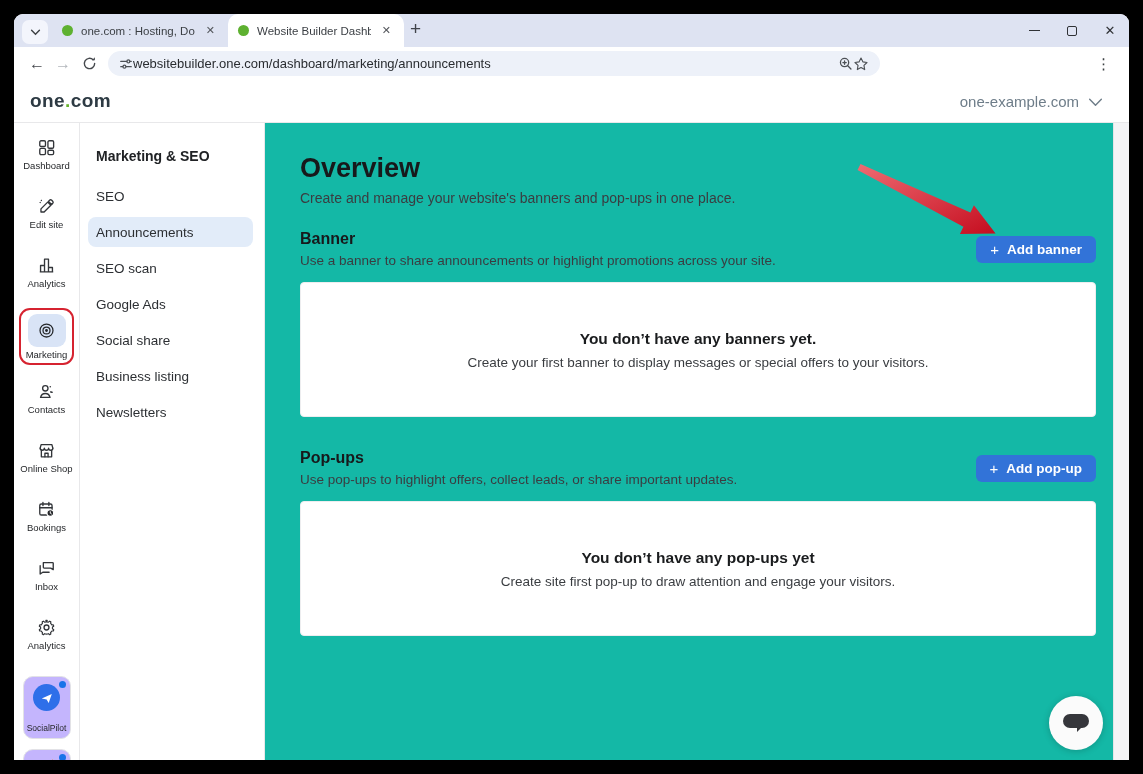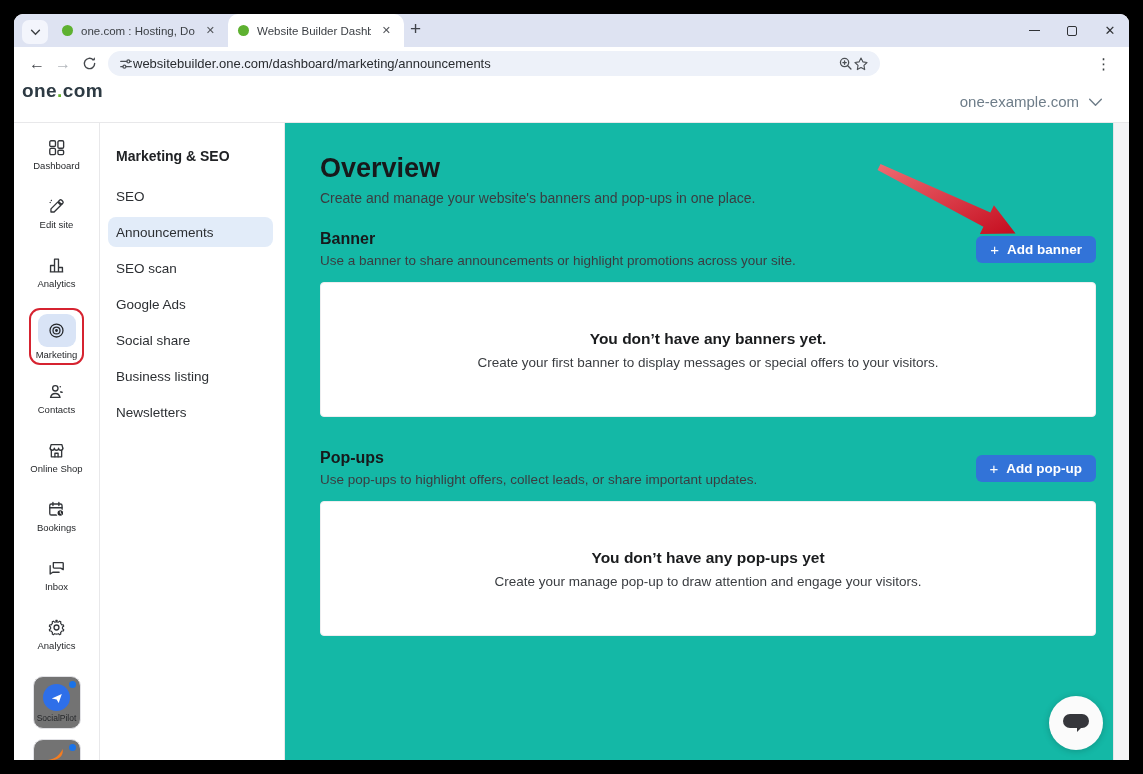--- a/index.html
+++ b/index.html
@@ -32,38 +32,38 @@
             font-size:16px; color:#45484d; cursor:pointer; }
   .navbtn.disabled { color:#b2b6bb; }
   .addressbar { width:772px; height:25px; margin-left:6px; background:#edf1f9; border-radius:13px;
                 display:flex; align-items:center; padding:0 11px; }
   .url { font-size:13px; color:#292c30; flex:1; white-space:nowrap; overflow:hidden; }
   .pill-icon { display:grid; place-items:center; cursor:pointer; }
   .menu3 { margin-left:auto; border:none; background:none; font-size:15px; color:#3c4043; cursor:pointer; padding:0 8px; }
 
   
   .appheader { height:43px; background:#fff; border-bottom:1px solid #e8e8ea; display:flex;
-               padding:0 26px 0 8px; flex:0 0 auto; }
+               align-items:center; padding:0 26px 0 16px; flex:0 0 auto; }
   .logo { font-size:19px; font-weight:700; color:#2d3a43; letter-spacing:.4px; }
   .logo .dot { color:#67b32d; }
   .domain { margin-left:auto; display:flex; align-items:center; gap:9px; color:#6e7d89; font-size:15px; cursor:pointer; }
 
   
   .appbody { flex:1; display:flex; min-height:0; }
 
-  .rail { width:86px; border-right:1px solid #e8e8ea; background:#fff; display:flex; flex-direction:column;
+  .rail { width:66px; border-right:1px solid #e8e8ea; background:#fff; display:flex; flex-direction:column;
           align-items:center; padding-top:14px; overflow:hidden; flex:0 0 auto; }
   .rail-item { display:flex; flex-direction:column; align-items:center; gap:3px; margin-bottom:25px; cursor:pointer; }
   .rail-label { font-size:9.5px; color:#26282b; white-space:nowrap; }
   .rail-icon { height:20px; display:grid; place-items:center; }
   .rail-item.marketing { border:2.5px solid #d62330; border-radius:11px; padding:4px 5px 3px;
                          margin-top:-6px; margin-bottom:16px; gap:2px; }
   .icon-pill { width:38px; height:33px; background:#d9e4f6; border-radius:9px; display:grid; place-items:center; }
-  .appcard { width:48px; border:1px solid #e2e2e6; border-radius:10px; background:#737373; position:relative;
-             display:flex; flex-direction:column; align-items:center; gap:2px; padding:7px 2px 5px;
+  .appcard { width:48px; border:1px solid #e2e2e6; border-radius:10px; background:#c4b5fd; position:relative;
+             display:flex; flex-direction:column; align-items:center; gap:12px; padding:7px 2px 5px;
              margin-bottom:10px; cursor:pointer; }
   .appcard .rail-label { font-size:8.5px; }
   .notif-dot { position:absolute; top:4px; right:4px; width:7px; height:7px; border-radius:50%; background:#1a73e8; }
   .sp-circle { width:27px; height:27px; border-radius:50%; background:#2e6fe9; display:grid; place-items:center; }
 
   .subnav { width:185px; border-right:1px solid #e8e8ea; background:#fff; padding-top:25px; flex:0 0 auto; }
   .subnav-header { font-size:14px; font-weight:700; color:#202225; padding-left:16px; margin-bottom:17px; }
   .subnav-item { height:30px; display:flex; align-items:center; font-size:13.5px; color:#2c2f33;
                  margin:0 11px 6px 8px; padding-left:8px; border-radius:8px; cursor:pointer; }
   .subnav-item.active { background:#e2ecf9; }
@@ -324,21 +324,21 @@
           <div class="section-title">Pop-ups</div>
           <div class="section-desc">Use pop-ups to highlight offers, collect leads, or share important updates.</div>
         </div>
         <button class="btn">
           <span class="plus">+</span>
           <span>Add pop-up</span>
         </button>
       </div>
       <div class="empty-card">
         <div class="empty-title">You don’t have any pop-ups yet</div>
-        <div class="empty-text">Create your manage pop-up to draw attention and engage your visitors.</div>
+        <div class="empty-text">Create site first pop-up to draw attention and engage your visitors.</div>
       </div>
 
       <svg class="anno-arrow" width="160" height="90" viewBox="0 0 160 90">
         <defs>
           <linearGradient id="redgrad" x1="0" y1="0" x2="1" y2="1">
             <stop offset="0" stop-color="#ee6b72"></stop>
             <stop offset="1" stop-color="#c50d1f"></stop>
           </linearGradient>
         </defs>
         <polygon points="7.5,2.9 117.4,51.4 120.9,44.2 142.6,72.6 106.9,73 110.4,65.8 4.5,9.1" fill="url(#redgrad)"></polygon>

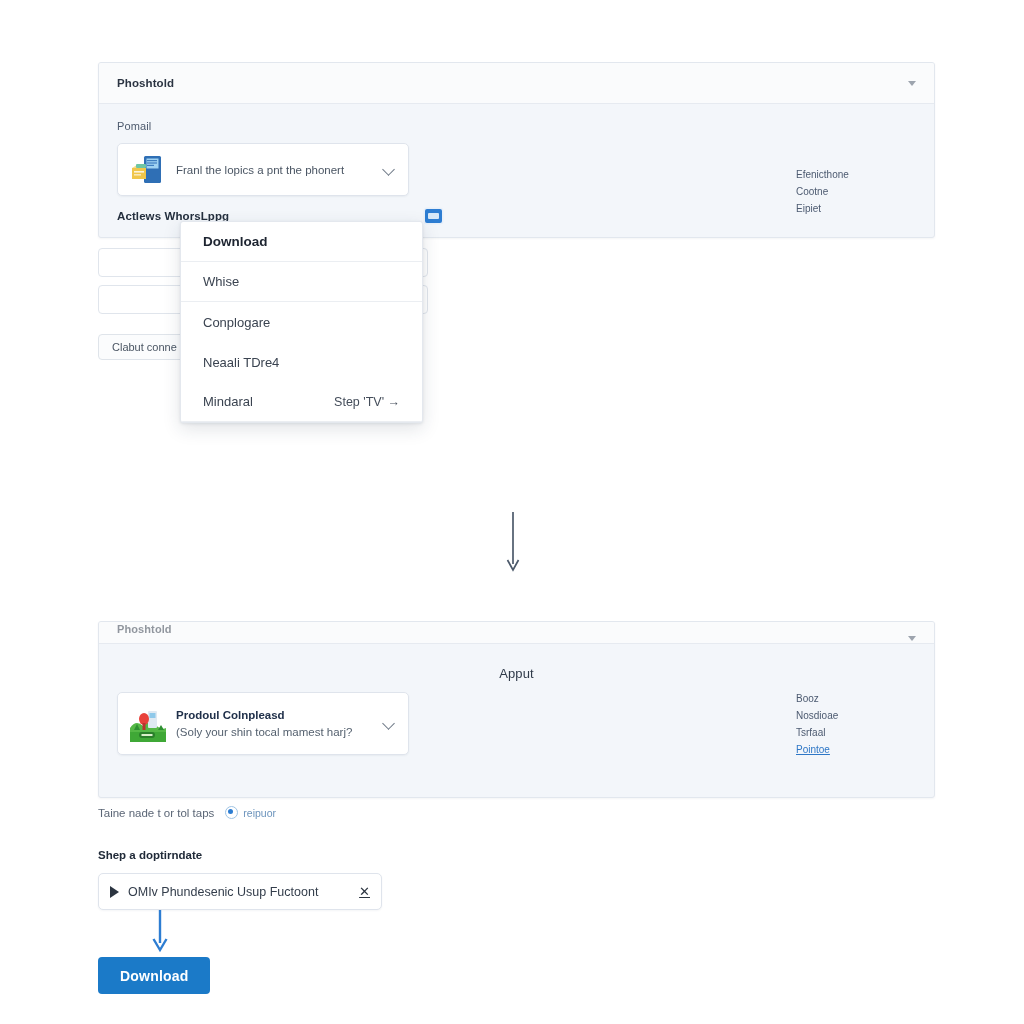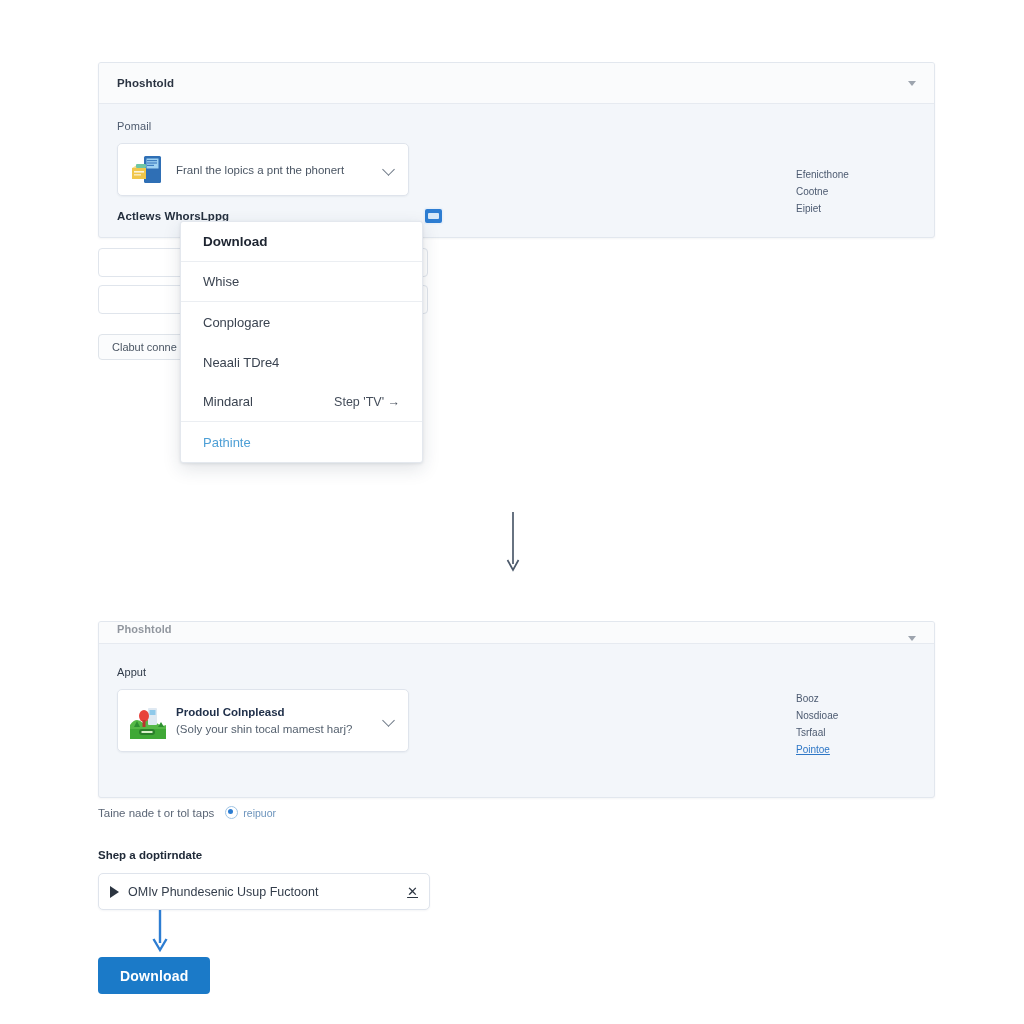--- a/index.html
+++ b/index.html
@@ -93,21 +93,22 @@
   }
 
   .field-label {
     font-size: 11px;
     color: #4d5a6d;
     margin-bottom: 11px;
     letter-spacing: .1px;
   }
   .panel-bottom .field-label {
     color: #2f3a49;
-    font-size: 11px;
+    font-size: 13px;
+    text-align: center;
   }
 
   
   .select-card {
     width: 292px;
     background: #ffffff;
     border: 1px solid #dfe4ec;
     border-radius: 5px;
     box-shadow: 0 1px 2px rgba(40,60,90,.06);
     display: flex;
@@ -340,21 +341,21 @@
     top: 849px;
     font-size: 11.5px;
     font-weight: bold;
     color: #202a38;
   }
 
   .token-field {
     position: absolute;
     left: 98px;
     top: 873px;
-    width: 332px;
+    width: 284px;
     height: 37px;
     background: #ffffff;
     border: 1px solid #dfe4ec;
     border-radius: 5px;
     display: flex;
     align-items: center;
     padding: 0 11px;
     box-sizing: border-box;
     box-shadow: 0 1px 2px rgba(40,60,90,.05);
   }
@@ -460,23 +461,20 @@
     </div>
     <div class="menu-item">
       <span>Conplogare</span>
     </div>
     <div class="menu-item">
       <span>Neaali TDre4</span>
     </div>
     <div class="menu-item sep-below">
       <span>Mindaral</span>
       <span class="right">Step 'TV' →</span>
-    </div>
-    <div class="menu-item link">
-      <span>Pathinte</span>
     </div>
   </div>
 
   <div class="arrow-mid">
     <svg width="14" height="62" viewBox="0 0 14 62" aria-hidden="true">
       <line x1="7" y1="0" x2="7" y2="52" stroke="#4d5a6b" stroke-width="1.7"></line>
       <path d="M1.5 48 L7 58 L12.5 48" fill="none" stroke="#4d5a6b" stroke-width="1.7"></path>
     </svg>
   </div>
 

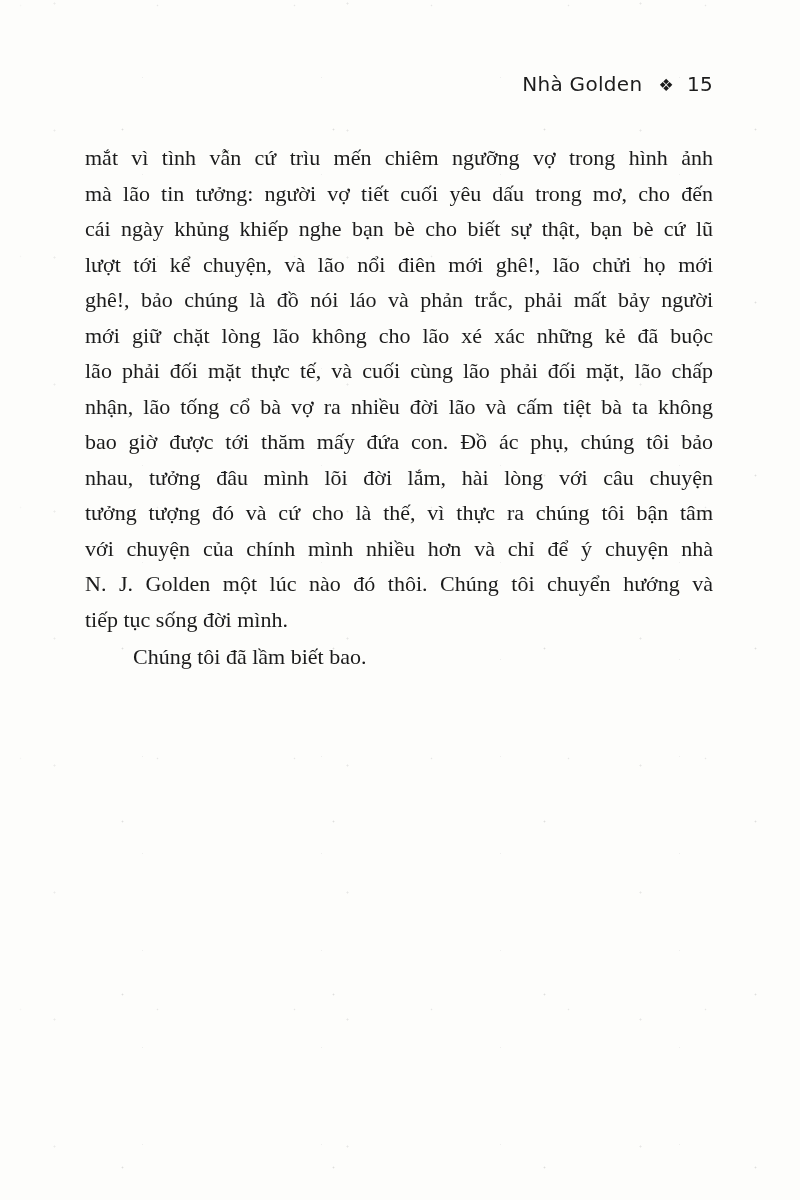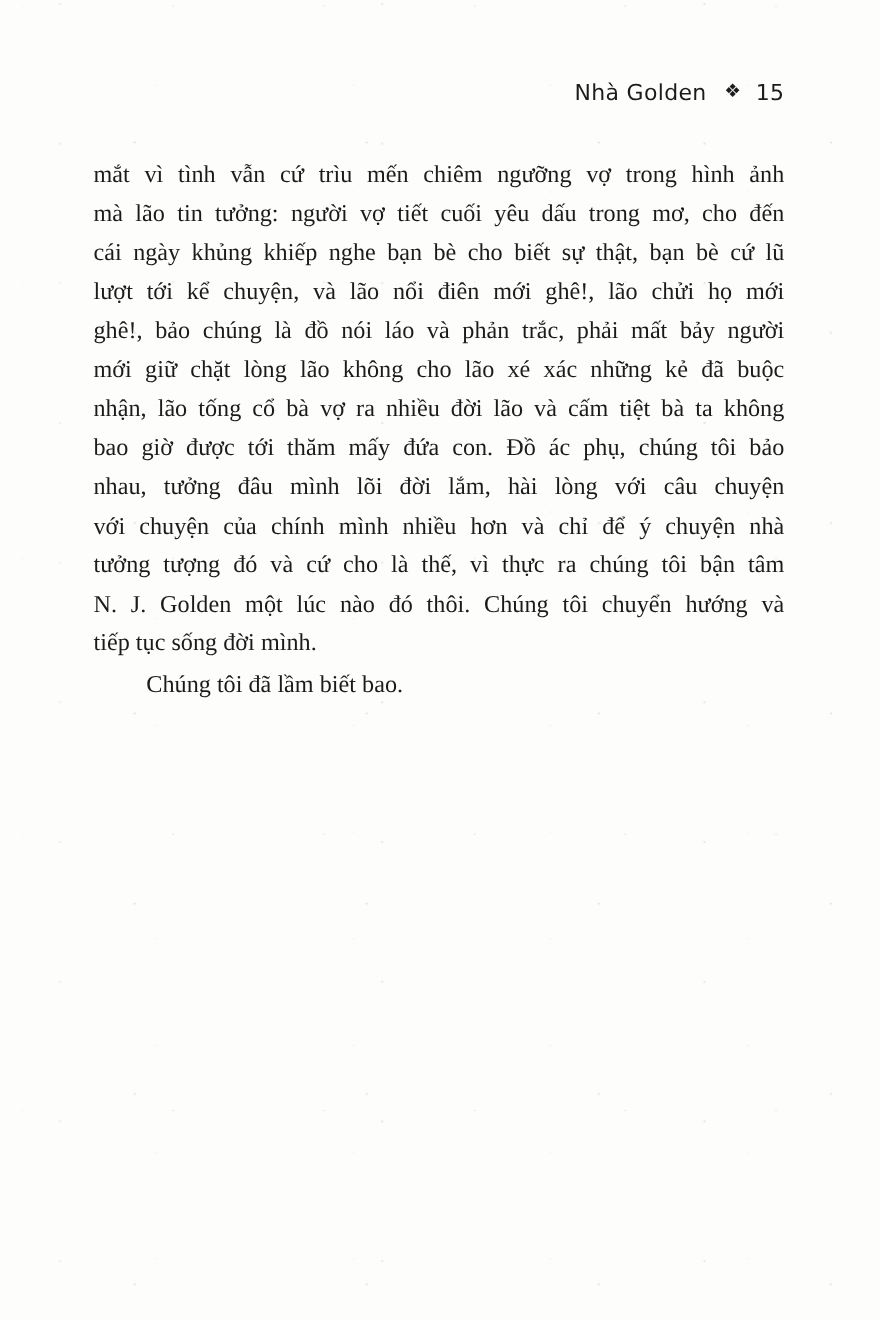--- a/index.html
+++ b/index.html
@@ -22,21 +22,21 @@
     background-size: 211px 173px, 137px 251px, 293px 127px, 179px 97px;
     background-position: 17px 43px, 89px 131px, 201px 67px, 53px 29px;
     overflow: hidden;
     color: #1b1b1b;
   }
   .running-header {
     position: absolute;
     top: 72px;
     right: 87px;
     display: flex;
-    align-items: center;
+    align-items: flex-end;
     font-family: "DejaVu Sans", "Liberation Sans", sans-serif;
     font-size: 20px;
     letter-spacing: 0.3px;
     color: #1c1c1c;
     white-space: nowrap;
   }
   .running-header .ornament {
     font-size: 17px;
     margin: 0 13px 0 16px;
     position: relative;
@@ -91,25 +91,26 @@
   </div>
 
   <div class="textblock">
     <div class="para">
         <div class="line">mắt vì tình vẫn cứ trìu mến chiêm ngưỡng vợ trong hình ảnh</div>
         <div class="line">mà lão tin tưởng: người vợ tiết cuối yêu dấu trong mơ, cho đến</div>
         <div class="line">cái ngày khủng khiếp nghe bạn bè cho biết sự thật, bạn bè cứ lũ</div>
         <div class="line">lượt tới kể chuyện, và lão nổi điên mới ghê!, lão chửi họ mới</div>
         <div class="line">ghê!, bảo chúng là đồ nói láo và phản trắc, phải mất bảy người</div>
         <div class="line">mới giữ chặt lòng lão không cho lão xé xác những kẻ đã buộc</div>
+        <div class="line">lão phải đối mặt thực tế, và cuối cùng lão phải đối mặt, lão chấp</div>
         <div class="line">nhận, lão tống cổ bà vợ ra nhiều đời lão và cấm tiệt bà ta không</div>
         <div class="line">bao giờ được tới thăm mấy đứa con. Đồ ác phụ, chúng tôi bảo</div>
         <div class="line">nhau, tưởng đâu mình lõi đời lắm, hài lòng với câu chuyện</div>
+        <div class="line">tưởng tượng đó và cứ cho là thế, vì thực ra chúng tôi bận tâm</div>
         <div class="line">với chuyện của chính mình nhiều hơn và chỉ để ý chuyện nhà</div>
-        <div class="line">tưởng tượng đó và cứ cho là thế, vì thực ra chúng tôi bận tâm</div>
         <div class="line">N. J. Golden một lúc nào đó thôi. Chúng tôi chuyển hướng và</div>
         <div class="line">tiếp tục sống đời mình.</div>
       </div>
     <div class="para indented">
         <div class="line">Chúng tôi đã lầm biết bao.</div>
       </div>
   </div>
 </div>
 
 </body></html>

#####

• Exercise description: Look over the records. Copy the lines that include the word "nhiều".

• Answer section:
         <div class="line">nhận, lão tống cổ bà vợ ra nhiều đời lão và cấm tiệt bà ta không</div>
         <div class="line">với chuyện của chính mình nhiều hơn và chỉ để ý chuyện nhà</div>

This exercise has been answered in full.